WHAT IS REQUIRED: Rewrite the full material exactly; no line may be skipped.

TASK INPUT:

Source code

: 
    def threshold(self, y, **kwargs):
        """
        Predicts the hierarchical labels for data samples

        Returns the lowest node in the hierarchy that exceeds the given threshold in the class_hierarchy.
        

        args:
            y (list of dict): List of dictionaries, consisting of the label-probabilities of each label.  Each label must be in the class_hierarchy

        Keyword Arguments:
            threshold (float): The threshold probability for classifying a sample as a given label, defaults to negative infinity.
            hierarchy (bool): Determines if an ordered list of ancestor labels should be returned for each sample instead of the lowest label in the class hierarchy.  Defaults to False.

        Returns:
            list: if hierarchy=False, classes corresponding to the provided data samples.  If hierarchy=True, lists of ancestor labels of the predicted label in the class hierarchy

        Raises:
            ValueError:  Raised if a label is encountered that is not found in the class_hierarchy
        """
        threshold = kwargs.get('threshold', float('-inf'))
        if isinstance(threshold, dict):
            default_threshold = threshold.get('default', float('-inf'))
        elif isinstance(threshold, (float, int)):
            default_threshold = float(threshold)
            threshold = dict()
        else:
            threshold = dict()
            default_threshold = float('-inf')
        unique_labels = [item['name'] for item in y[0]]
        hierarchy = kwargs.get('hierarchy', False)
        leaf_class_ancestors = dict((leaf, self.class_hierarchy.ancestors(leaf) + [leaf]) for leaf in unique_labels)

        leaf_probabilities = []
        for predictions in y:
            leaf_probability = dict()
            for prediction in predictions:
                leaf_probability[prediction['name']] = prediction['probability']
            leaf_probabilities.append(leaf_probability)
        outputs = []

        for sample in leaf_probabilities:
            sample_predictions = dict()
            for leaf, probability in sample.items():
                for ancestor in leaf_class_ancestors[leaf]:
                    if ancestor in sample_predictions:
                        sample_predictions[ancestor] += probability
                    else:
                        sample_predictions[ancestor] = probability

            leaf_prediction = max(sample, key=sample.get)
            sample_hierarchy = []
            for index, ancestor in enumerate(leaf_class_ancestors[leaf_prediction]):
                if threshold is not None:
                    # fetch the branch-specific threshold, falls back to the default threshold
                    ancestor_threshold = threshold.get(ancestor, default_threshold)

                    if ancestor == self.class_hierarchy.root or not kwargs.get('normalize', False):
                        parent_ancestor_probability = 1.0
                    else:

ANSWER SECTION:
Source code

: 
    def threshold(self, y, **kwargs):
        """
        Predicts the hierarchical labels for data samples

        Returns the lowest node in the hierarchy that exceeds the given threshold in the class_hierarchy.
        

        args:
            y (list of dict): List of dictionaries, consisting of the label-probabilities of each label.  Each label must be in the class_hierarchy

        Keyword Arguments:
            threshold (float): The threshold probability for classifying a sample as a given label, defaults to negative infinity.
            hierarchy (bool): Determines if an ordered list of ancestor labels should be returned for each sample instead of the lowest label in the class hierarchy.  Defaults to False.

        Returns:
            list: if hierarchy=False, classes corresponding to the provided data samples.  If hierarchy=True, lists of ancestor labels of the predicted label in the class hierarchy

        Raises:
            ValueError:  Raised if a label is encountered that is not found in the class_hierarchy
        """
        threshold = kwargs.get('threshold', float('-inf'))
        if isinstance(threshold, dict):
            default_threshold = threshold.get('default', float('-inf'))
        elif isinstance(threshold, (float, int)):
            default_threshold = float(threshold)
            threshold = dict()
        else:
            threshold = dict()
            default_threshold = float('-inf')
        unique_labels = [item['name'] for item in y[0]]
        hierarchy = kwargs.get('hierarchy', False)
        leaf_class_ancestors = dict((leaf, self.class_hierarchy.ancestors(leaf) + [leaf]) for leaf in unique_labels)

        leaf_probabilities = []
        for predictions in y:
            leaf_probability = dict()
            for prediction in predictions:
                leaf_probability[prediction['name']] = prediction['probability']
            leaf_probabilities.append(leaf_probability)
        outputs = []

        for sample in leaf_probabilities:
            sample_predictions = dict()
            for leaf, probability in sample.items():
                for ancestor in leaf_class_ancestors[leaf]:
                    if ancestor in sample_predictions:
                        sample_predictions[ancestor] += probability
                    else:
                        sample_predictions[ancestor] = probability

            leaf_prediction = max(sample, key=sample.get)
            sample_hierarchy = []
            for index, ancestor in enumerate(leaf_class_ancestors[leaf_prediction]):
                if threshold is not None:
                    # fetch the branch-specific threshold, falls back to the default threshold
                    ancestor_threshold = threshold.get(ancestor, default_threshold)

                    if ancestor == self.class_hierarchy.root or not kwargs.get('normalize', False):
                        parent_ancestor_probability = 1.0
                    else:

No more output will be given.